Saltillo.- Todo un manjar es el que disfruta Delfino Cuéllar Rentería en Navidad y Año Nuevo, y no exactamente en la ciudad, pues todos los años acude a los ejidos Chapula y al Pino, por San Juan de la Vaquería, rancherías donde está la verdadera fiesta y los más exquisitos platillos, según comentó.

“Siempre festejo, pero en el rancho; se come de todo: tamales, buñuelos, carne asada, de todo, no es como en la ciudad, que se empiezan a golpear los pandilleros en la calle, prefiero pasarla 100% en el rancho, es más tranquilo, por eso año con año me voy para allá”.

Y es que según comenta, una cena navideña resulta ser más económica, además de que la carne es más fresca.

“En el rancho matas a un marrano y se ahorra uno todo lo que en la carne se gastaría en la ciudad. En esta época muchos suben los precios y no debe ser así, al contrario, deberían de dar un precio más o menos; yo me he fijado, va uno al rancho y todo está mas barato que en la ciudad, ahí aumentan todo, menos el salario”.

Afirmó que definitivamente en la ciudad simplemente se gasta más, pues hace unos días fue a comprar unos bolos, pues fue padrino de dos niños Dios, “gaste mil 500, y eso fue leve, sólo compré como 200 bolos, el cacahuate está muy caro, está casi en 40 pesos, ya no es como antes”.

“Si vas al rancho, a cualquier casa que vayas hay quesos, tamales….pero señores tamales, no como los hacen en la ciudad, aquí sólo les enseñan la carne, allá es la hoja completa, porque la carne la preparan con tiempo. Si voy hacer un Rosario, me preparo con tiempo, compro un marrano y a engordarlo, o un becerro para barbacoa, si compro 10 kilos de carne en la ciudad, me saldría muy caro, en el rancho con una chiva haces una fiesta en grande”.

Por eso apenas llega el 23 de diciembre y muchos empiezan abandonar la ciudad, como es su caso, pues además sostuvo que se respira paz y tranquilidad.

Allá, a muchos kilómetros de la ciudad, se podría pensar que los niños ante la pobreza de su familia, no tiene la oportunidad de soñar con un juguete en navidad, pero la historia es diferente.

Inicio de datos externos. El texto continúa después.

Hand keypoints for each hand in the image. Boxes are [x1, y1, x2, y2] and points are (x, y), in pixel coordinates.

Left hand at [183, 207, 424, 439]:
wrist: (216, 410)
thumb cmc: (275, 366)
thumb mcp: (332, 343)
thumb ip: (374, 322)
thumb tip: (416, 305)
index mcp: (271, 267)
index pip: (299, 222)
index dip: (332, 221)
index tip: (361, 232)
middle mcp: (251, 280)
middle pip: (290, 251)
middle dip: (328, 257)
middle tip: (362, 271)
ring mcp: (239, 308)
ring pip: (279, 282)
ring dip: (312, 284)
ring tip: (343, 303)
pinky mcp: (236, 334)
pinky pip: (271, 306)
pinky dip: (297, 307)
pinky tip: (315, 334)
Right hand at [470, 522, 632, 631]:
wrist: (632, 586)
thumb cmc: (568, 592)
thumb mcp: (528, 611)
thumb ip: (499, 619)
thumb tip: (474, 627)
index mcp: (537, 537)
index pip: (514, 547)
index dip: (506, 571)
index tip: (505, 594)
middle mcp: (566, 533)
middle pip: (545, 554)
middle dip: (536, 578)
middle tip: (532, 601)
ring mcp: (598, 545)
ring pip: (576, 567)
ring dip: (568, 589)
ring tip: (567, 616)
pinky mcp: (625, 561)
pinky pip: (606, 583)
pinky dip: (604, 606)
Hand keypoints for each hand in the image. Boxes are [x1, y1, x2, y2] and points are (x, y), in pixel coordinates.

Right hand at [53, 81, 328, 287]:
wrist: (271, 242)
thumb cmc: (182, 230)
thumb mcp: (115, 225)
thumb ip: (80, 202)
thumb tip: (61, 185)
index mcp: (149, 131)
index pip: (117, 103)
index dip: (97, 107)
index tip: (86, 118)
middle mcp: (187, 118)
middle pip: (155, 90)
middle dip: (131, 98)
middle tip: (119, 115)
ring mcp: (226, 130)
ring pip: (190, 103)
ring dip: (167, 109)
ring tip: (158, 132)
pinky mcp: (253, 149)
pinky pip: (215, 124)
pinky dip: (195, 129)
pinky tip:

“No se acostumbra los juguetes, allá les compras un carrito o una piñata con bolos y están contentos, no están impuestos, les gusta más andar en los caballos, se olvidan de los carros, de los juguetes, no es como en la ciudad, que piden juguetes muy caros, aparte en el rancho están más despiertos, les dices que ese juguete se los trajo Santa Claus y te dicen que no es cierto, que tu se los compraste”, concluyó.